Technical Assistance & Humanitarian Aid

Alaska has been the biggest single source of humanitarian aid flowing into the Russian Far East, particularly during recent hard winters marked by power outages and shortages. Grassroots campaigns by citizen groups, charities, churches, governments, businesses and many individuals have been behind the goodwill efforts. The U.S. Agency for International Development (USAID) and similar benefactors have provided support for Alaska government agencies, organizations and businesses to reinforce the burgeoning democratic institutions and market economy built up in the Russian Far East through technical assistance from Alaska.

An Alaska – Russia Miscellany

Cities and towns in Alaska and the Russian Far East are closer to each other than they are to their own national capitals.
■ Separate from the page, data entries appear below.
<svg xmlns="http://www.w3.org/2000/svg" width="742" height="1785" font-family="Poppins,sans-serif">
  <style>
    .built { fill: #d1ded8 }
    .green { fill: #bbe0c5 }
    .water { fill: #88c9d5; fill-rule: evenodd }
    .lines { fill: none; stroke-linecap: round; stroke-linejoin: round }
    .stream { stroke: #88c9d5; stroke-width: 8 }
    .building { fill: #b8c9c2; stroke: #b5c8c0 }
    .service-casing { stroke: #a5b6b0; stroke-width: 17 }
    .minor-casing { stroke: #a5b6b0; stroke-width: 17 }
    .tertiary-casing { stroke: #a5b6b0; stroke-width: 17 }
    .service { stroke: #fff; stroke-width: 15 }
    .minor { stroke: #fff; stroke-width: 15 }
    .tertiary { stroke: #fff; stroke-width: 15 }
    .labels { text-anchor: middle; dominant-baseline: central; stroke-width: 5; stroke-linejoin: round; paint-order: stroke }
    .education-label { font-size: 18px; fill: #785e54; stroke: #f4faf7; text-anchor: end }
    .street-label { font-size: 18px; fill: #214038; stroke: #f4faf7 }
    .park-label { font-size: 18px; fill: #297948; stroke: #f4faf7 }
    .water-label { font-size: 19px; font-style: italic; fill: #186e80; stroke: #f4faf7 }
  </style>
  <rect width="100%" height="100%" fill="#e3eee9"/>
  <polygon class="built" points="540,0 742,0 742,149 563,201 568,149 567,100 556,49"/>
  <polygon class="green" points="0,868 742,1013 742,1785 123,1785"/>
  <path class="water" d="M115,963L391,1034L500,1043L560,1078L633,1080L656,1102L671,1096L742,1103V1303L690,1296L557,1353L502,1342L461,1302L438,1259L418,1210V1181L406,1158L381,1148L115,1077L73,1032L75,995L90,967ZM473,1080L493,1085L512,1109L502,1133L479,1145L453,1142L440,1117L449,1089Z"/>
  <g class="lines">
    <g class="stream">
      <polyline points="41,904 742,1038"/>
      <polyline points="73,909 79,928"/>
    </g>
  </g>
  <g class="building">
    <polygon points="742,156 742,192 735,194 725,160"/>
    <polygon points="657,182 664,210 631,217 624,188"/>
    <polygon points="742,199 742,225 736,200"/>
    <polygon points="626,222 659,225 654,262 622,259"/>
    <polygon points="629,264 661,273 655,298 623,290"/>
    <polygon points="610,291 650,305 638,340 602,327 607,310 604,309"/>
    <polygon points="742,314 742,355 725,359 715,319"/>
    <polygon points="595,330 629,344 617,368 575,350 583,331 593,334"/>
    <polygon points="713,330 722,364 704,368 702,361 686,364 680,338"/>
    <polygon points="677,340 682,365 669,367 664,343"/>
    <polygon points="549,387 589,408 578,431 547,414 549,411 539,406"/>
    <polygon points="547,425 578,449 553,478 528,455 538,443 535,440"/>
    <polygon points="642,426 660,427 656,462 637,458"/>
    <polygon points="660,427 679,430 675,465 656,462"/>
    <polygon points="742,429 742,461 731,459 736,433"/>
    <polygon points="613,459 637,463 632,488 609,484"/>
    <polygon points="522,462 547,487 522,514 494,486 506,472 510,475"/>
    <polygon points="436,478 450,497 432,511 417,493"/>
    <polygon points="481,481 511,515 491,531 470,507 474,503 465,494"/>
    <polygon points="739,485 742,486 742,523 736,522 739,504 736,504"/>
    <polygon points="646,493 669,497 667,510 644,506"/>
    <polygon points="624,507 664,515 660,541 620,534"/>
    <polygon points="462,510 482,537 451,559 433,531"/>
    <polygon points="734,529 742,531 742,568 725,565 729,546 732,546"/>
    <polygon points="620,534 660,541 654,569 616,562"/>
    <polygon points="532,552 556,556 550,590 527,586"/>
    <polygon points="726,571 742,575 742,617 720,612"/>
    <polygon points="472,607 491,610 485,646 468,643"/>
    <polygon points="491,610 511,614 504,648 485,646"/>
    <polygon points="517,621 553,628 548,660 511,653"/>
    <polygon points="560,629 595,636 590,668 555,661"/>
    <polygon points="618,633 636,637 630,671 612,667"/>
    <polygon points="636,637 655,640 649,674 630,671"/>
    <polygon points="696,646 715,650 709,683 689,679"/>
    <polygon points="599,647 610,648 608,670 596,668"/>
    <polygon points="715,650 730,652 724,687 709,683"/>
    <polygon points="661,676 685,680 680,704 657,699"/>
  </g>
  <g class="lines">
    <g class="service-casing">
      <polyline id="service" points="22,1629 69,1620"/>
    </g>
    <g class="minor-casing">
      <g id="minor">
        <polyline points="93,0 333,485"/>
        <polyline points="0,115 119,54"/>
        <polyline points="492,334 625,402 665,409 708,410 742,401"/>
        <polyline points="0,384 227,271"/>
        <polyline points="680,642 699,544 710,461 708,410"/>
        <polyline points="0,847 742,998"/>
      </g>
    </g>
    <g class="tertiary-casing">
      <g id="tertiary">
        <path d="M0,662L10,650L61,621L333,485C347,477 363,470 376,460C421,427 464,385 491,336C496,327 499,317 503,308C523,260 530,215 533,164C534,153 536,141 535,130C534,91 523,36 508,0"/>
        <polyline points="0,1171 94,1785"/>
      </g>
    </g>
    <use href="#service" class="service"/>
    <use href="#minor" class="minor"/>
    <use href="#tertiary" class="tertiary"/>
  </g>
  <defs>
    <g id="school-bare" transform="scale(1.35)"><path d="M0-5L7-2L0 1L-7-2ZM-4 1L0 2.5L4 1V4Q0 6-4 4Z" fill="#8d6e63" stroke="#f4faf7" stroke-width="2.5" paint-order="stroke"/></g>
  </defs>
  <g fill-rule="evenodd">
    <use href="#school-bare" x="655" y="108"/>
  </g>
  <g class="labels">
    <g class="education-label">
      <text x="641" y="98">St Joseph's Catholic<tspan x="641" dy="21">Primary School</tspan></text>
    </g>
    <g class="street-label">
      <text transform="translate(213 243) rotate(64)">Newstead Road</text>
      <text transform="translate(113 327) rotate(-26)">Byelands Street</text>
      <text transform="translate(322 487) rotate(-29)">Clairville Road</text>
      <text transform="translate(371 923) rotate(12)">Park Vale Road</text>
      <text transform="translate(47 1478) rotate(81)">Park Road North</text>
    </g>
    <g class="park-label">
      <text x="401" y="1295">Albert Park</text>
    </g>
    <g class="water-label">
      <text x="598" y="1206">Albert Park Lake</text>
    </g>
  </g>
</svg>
Russia governed Alaska as a colony for almost as long as the United States has now governed Alaska as a possession, territory and state. Alaska serves as the exclusive U.S. gateway for flights between the Russian Far East and the United States. Every summer, Bering Strait and Bering Sea adventure cruises stop at ports in Alaska and the Russian Far East. Alaska has translated its state constitution, government documents and key laws into Russian to share with Russian Far East regions, governments and dumas (legislatures). Among the historical artifacts in the State Capitol and the Governor’s House are samovars, portraits of the Russian czar and other items that evoke the Russian heritage. Much of the flora and fauna and geology in Alaska are similar to the Russian Far East and eastern Siberia. Scientists do joint volcano research since Alaska and Kamchatka form the northern arc of the so-called Ring of Fire. Alaska and Russia conduct cooperative research and management of species such as polar bears, walrus and whales. Exhibits in museums of Alaska, Siberia and the Russian Far East often bear great similarities. Hotlines connect Alaska and the Russian Far East. There has been a direct link for emergency air traffic communications ever since the Soviets shot down of Korean Airlines Flight #007 in Russian air space en route from Anchorage to Seoul in 1983. Alaska-based air traffic controllers share communications links with their counterparts on Russia’s east coast. After 1986 Chernobyl nuclear disaster in Ukraine, communications were established between the Alaska Dept. of Environmental Conservation and the Russian nuclear power station across the Bering Strait in Bilibino, Chukotka.

The State of Alaska maintains a full-time staff position for dealing with Russian trade and Alaska-Russian Far East affairs.